╭──

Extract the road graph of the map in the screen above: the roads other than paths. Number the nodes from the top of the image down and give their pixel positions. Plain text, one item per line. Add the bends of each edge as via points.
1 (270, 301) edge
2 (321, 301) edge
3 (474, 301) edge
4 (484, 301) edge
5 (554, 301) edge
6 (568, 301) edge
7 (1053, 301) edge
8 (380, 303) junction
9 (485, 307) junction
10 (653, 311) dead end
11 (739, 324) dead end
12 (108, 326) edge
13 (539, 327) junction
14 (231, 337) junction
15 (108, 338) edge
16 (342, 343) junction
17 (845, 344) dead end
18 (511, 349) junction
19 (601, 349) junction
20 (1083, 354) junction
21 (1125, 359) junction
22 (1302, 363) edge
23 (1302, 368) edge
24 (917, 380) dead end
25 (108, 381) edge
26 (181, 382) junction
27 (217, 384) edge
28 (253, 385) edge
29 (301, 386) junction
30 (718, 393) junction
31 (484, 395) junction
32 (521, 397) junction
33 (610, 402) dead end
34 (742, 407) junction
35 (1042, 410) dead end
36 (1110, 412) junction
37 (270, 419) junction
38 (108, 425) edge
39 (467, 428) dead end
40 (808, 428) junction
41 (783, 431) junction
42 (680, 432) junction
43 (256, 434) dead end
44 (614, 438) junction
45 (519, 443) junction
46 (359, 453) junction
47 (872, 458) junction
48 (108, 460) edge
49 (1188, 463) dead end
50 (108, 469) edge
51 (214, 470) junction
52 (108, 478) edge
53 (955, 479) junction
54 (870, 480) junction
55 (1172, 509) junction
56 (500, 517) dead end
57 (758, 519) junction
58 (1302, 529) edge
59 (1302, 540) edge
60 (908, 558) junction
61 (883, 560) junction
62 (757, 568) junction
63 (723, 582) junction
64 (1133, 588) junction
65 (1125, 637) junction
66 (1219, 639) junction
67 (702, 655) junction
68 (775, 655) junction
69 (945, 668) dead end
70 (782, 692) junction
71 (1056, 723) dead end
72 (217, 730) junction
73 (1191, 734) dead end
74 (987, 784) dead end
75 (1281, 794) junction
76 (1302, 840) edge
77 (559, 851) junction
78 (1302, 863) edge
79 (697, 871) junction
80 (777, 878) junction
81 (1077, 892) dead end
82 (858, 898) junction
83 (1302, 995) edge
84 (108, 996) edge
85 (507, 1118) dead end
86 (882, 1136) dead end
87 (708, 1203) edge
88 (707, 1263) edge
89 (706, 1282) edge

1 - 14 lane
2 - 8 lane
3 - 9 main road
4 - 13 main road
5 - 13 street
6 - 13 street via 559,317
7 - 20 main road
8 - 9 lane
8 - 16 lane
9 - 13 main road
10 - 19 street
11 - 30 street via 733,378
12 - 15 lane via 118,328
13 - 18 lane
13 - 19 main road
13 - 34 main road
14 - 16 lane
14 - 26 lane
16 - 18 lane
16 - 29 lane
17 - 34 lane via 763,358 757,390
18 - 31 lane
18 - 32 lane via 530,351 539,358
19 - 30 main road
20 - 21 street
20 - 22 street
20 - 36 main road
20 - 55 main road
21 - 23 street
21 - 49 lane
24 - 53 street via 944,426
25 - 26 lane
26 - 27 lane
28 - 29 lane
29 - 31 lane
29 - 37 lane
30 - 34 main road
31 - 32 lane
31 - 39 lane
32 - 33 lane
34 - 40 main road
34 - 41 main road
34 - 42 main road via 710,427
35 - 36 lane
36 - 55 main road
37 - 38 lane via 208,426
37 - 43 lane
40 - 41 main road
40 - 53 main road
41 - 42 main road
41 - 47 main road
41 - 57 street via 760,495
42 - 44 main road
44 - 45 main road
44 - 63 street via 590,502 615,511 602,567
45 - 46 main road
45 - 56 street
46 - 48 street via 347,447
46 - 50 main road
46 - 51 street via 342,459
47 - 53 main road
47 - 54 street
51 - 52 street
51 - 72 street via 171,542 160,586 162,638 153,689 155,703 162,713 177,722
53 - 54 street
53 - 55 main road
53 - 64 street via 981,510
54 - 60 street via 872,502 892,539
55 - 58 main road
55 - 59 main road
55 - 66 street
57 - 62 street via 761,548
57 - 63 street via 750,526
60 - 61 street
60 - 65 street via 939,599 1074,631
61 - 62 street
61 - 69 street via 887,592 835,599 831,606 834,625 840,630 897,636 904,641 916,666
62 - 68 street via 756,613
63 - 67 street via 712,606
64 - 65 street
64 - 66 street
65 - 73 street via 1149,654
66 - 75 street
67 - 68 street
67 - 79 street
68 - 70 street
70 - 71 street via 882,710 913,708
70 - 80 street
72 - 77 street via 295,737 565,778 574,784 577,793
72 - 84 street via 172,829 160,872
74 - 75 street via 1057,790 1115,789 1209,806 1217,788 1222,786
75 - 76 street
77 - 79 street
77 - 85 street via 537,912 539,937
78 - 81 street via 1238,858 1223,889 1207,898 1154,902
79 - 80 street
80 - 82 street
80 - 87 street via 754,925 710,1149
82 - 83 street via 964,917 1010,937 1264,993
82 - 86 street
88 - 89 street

╰──

**Problem to solve**
Could the entire listing be reproduced without any alteration?

**Result**
Extract the road graph of the map in the screen above: the roads other than paths. Number the nodes from the top of the image down and give their pixel positions. Plain text, one item per line. Add the bends of each edge as via points.
1 (270, 301) edge
2 (321, 301) edge
3 (474, 301) edge
4 (484, 301) edge
5 (554, 301) edge
6 (568, 301) edge
7 (1053, 301) edge
8 (380, 303) junction
9 (485, 307) junction
10 (653, 311) dead end
11 (739, 324) dead end
12 (108, 326) edge
13 (539, 327) junction
14 (231, 337) junction
15 (108, 338) edge
16 (342, 343) junction
17 (845, 344) dead end
18 (511, 349) junction
19 (601, 349) junction
20 (1083, 354) junction
21 (1125, 359) junction
22 (1302, 363) edge
23 (1302, 368) edge
24 (917, 380) dead end
25 (108, 381) edge
26 (181, 382) junction
27 (217, 384) edge
28 (253, 385) edge
29 (301, 386) junction
30 (718, 393) junction
31 (484, 395) junction
32 (521, 397) junction
33 (610, 402) dead end
34 (742, 407) junction
35 (1042, 410) dead end
36 (1110, 412) junction
37 (270, 419) junction
38 (108, 425) edge
39 (467, 428) dead end
40 (808, 428) junction
41 (783, 431) junction
42 (680, 432) junction
43 (256, 434) dead end
44 (614, 438) junction
45 (519, 443) junction
46 (359, 453) junction
47 (872, 458) junction
48 (108, 460) edge
49 (1188, 463) dead end
50 (108, 469) edge
51 (214, 470) junction
52 (108, 478) edge
53 (955, 479) junction
54 (870, 480) junction
55 (1172, 509) junction
56 (500, 517) dead end
57 (758, 519) junction
58 (1302, 529) edge
59 (1302, 540) edge
60 (908, 558) junction
61 (883, 560) junction
62 (757, 568) junction
63 (723, 582) junction
64 (1133, 588) junction
65 (1125, 637) junction
66 (1219, 639) junction
67 (702, 655) junction
68 (775, 655) junction
69 (945, 668) dead end
70 (782, 692) junction
71 (1056, 723) dead end
72 (217, 730) junction
73 (1191, 734) dead end
74 (987, 784) dead end
75 (1281, 794) junction
76 (1302, 840) edge
77 (559, 851) junction
78 (1302, 863) edge
79 (697, 871) junction
80 (777, 878) junction
81 (1077, 892) dead end
82 (858, 898) junction
83 (1302, 995) edge
84 (108, 996) edge
85 (507, 1118) dead end
86 (882, 1136) dead end
87 (708, 1203) edge
88 (707, 1263) edge
89 (706, 1282) edge

1 - 14 lane
2 - 8 lane
3 - 9 main road
4 - 13 main road
5 - 13 street
6 - 13 street via 559,317
7 - 20 main road
8 - 9 lane
8 - 16 lane
9 - 13 main road
10 - 19 street
11 - 30 street via 733,378
12 - 15 lane via 118,328
13 - 18 lane
13 - 19 main road
13 - 34 main road
14 - 16 lane
14 - 26 lane
16 - 18 lane
16 - 29 lane
17 - 34 lane via 763,358 757,390
18 - 31 lane
18 - 32 lane via 530,351 539,358
19 - 30 main road
20 - 21 street
20 - 22 street
20 - 36 main road
20 - 55 main road
21 - 23 street
21 - 49 lane
24 - 53 street via 944,426
25 - 26 lane
26 - 27 lane
28 - 29 lane
29 - 31 lane
29 - 37 lane
30 - 34 main road
31 - 32 lane
31 - 39 lane
32 - 33 lane
34 - 40 main road
34 - 41 main road
34 - 42 main road via 710,427
35 - 36 lane
36 - 55 main road
37 - 38 lane via 208,426
37 - 43 lane
40 - 41 main road
40 - 53 main road
41 - 42 main road
41 - 47 main road
41 - 57 street via 760,495
42 - 44 main road
44 - 45 main road
44 - 63 street via 590,502 615,511 602,567
45 - 46 main road
45 - 56 street
46 - 48 street via 347,447
46 - 50 main road
46 - 51 street via 342,459
47 - 53 main road
47 - 54 street
51 - 52 street
51 - 72 street via 171,542 160,586 162,638 153,689 155,703 162,713 177,722
53 - 54 street
53 - 55 main road
53 - 64 street via 981,510
54 - 60 street via 872,502 892,539
55 - 58 main road
55 - 59 main road
55 - 66 street
57 - 62 street via 761,548
57 - 63 street via 750,526
60 - 61 street
60 - 65 street via 939,599 1074,631
61 - 62 street
61 - 69 street via 887,592 835,599 831,606 834,625 840,630 897,636 904,641 916,666
62 - 68 street via 756,613
63 - 67 street via 712,606
64 - 65 street
64 - 66 street
65 - 73 street via 1149,654
66 - 75 street
67 - 68 street
67 - 79 street
68 - 70 street
70 - 71 street via 882,710 913,708
70 - 80 street
72 - 77 street via 295,737 565,778 574,784 577,793
72 - 84 street via 172,829 160,872
74 - 75 street via 1057,790 1115,789 1209,806 1217,788 1222,786
75 - 76 street
77 - 79 street
77 - 85 street via 537,912 539,937
78 - 81 street via 1238,858 1223,889 1207,898 1154,902
79 - 80 street
80 - 82 street
80 - 87 street via 754,925 710,1149
82 - 83 street via 964,917 1010,937 1264,993
82 - 86 street
88 - 89 street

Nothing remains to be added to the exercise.